Зимой здесь стоял свирепый холод, просто дух захватывало. Северный ветер, когда он дул, нападал на тебя снаружи, и проникал даже сквозь стены домика. Тай спал под несколькими слоями меха и овечьих шкур, и птицы не будили его на рассвете из покрытых льдом мест гнездовий на дальнем конце озера.
Зато призраки были рядом в любое время года — и в лунные ночи, и в темные, как только садилось солнце.
Теперь Тай узнавал некоторые из их голосов. Злые голоса, и растерянные голоса, и те, в чьих тонких, протяжных воплях звучала только боль.
Они его не пугали, больше не пугали. Хотя сначала он думал, что умрет от ужаса, в те первые ночи наедине с мертвецами.
Он смотрел в окно, не закрытое ставнями, в весеннюю, летнюю, или осеннюю ночь, но никогда не выходил из дома. Под луной или под звездами, мир у озера принадлежал призракам. По крайней мере, к такому пониманию он пришел.
Он с самого начала установил для себя распорядок, чтобы справиться с одиночеством, страхом, и огромностью места, где находился. Святые и отшельники в своих горах и лесах, вероятно, намеренно поступали иначе, проживая дни подобно подхваченным ветром листьям. У них не было ни воли, ни желаний, но Тай обладал иным характером, и он вовсе не был святым.
Он действительно начинал каждый день молитвой за отца. Официальный период траура еще не закончился, и возложенная им самим на себя миссия у этого далекого озера была напрямую связана с уважением к памяти отца.
После молитв, которые, как он полагал, также возносят его братья в том доме, где все они родились, Тай обычно выходил на горный луг (зелень разных оттенков пестрела полевыми цветами, или под ногами хрустели снег и лед) и, если не было бури, выполнял свои каньлиньские упражнения. Без меча, потом с одним мечом, потом с обоими.
Он смотрел на холодные воды озера с маленьким островком посередине, потом вверх, на потрясающие горы вокруг, громоздящиеся друг на друга. За северными вершинами земля на протяжении сотен ли[2] спускалась под уклон, к длинным дюнам смертоносных пустынь, которые с двух сторон огибали дороги Шелкового пути, приносящие столько богатства двору, империи Катая. Его народу.
Зимой он кормил и поил свою маленькую, лохматую лошадку в сарае, пристроенном к его хижине. Когда становилось теплее и снова появлялась трава, он отпускал ее пастись на весь день. Она была спокойная, не убегала.
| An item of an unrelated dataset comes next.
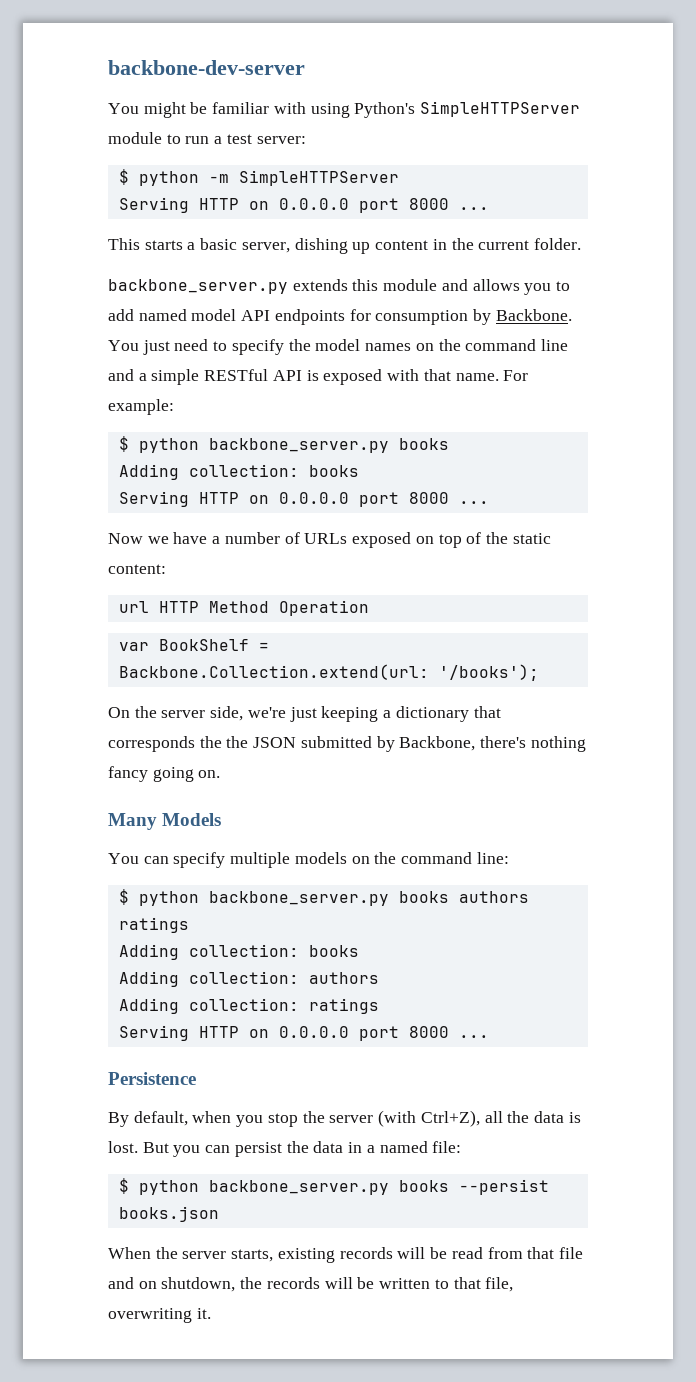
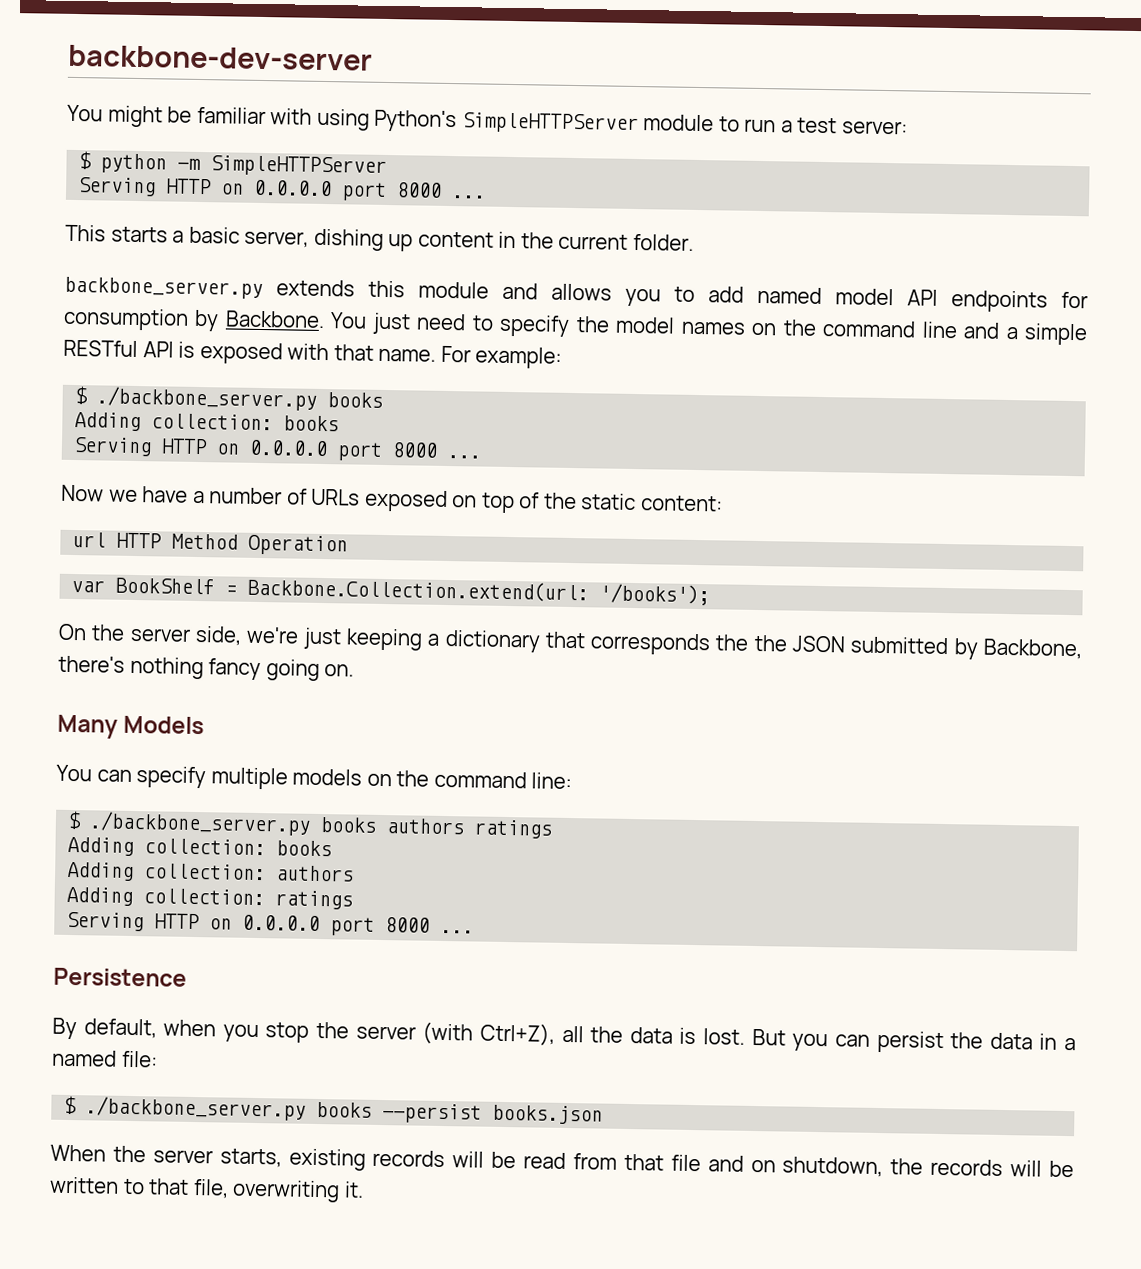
[138,438,389,453] python backbone_server.py -> [96,386,318,411] ./backbone_server.py
[138,891,389,906] python backbone_server.py -> [89,811,312,836] ./backbone_server.py
[138,1180,389,1195] python backbone_server.py -> [85,1096,307,1121] ./backbone_server.py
Впрочем, бежать ей было некуда.
После упражнений Тай старался впустить в себя тишину, стряхнуть хаос жизни, амбиции и устремления, стать достойным возложенного на себя труда.
А потом брался за дело — погребение мертвых.
Он никогда, с самого приезда сюда, не делал никаких попыток отделить катайских солдат от тагурских. Их останки, черепа и белые кости, перемешались, разбросанные и наваленные грудами. Плоть ушла в землю или досталась животным и стервятникам, уже давно, или — в случае погибших во время самой последней кампании — не так давно.
Тот последний конфликт закончился победой Катая, хоть она и досталась большой кровью. Сорок тысяч погибло в одном-единственном сражении, почти одинаковое количество катайских и тагурских воинов.
Его отец был на той войне. Генерал, после получивший в награду гордый титул Командующего левым флангом на Усмиренном западе. Сын Неба достойно наградил его за победу: личная аудиенция в Зале великолепия во дворце Да-Мин, когда он вернулся с востока, пурпурный пояс, слова похвалы, обращенные лично к нему, подарок из нефрита, полученный из рук императора всего через одного посредника.
Нельзя отрицать, в результате того, что произошло у этого озера, семья Шень получила большую выгоду. Мать Тая и Вторая мать вместе курили благовония и зажигали свечи в благодарность предкам и богам.
Но для генерала Шэнь Гао воспоминание о здешнем сражении, до самой его смерти, случившейся два года назад, служило источником одновременно гордости и печали, и эти чувства были с ним всегда.
Слишком много людей отдали жизнь за озеро на границе пустынного края, который не могла бы удержать ни одна из империй.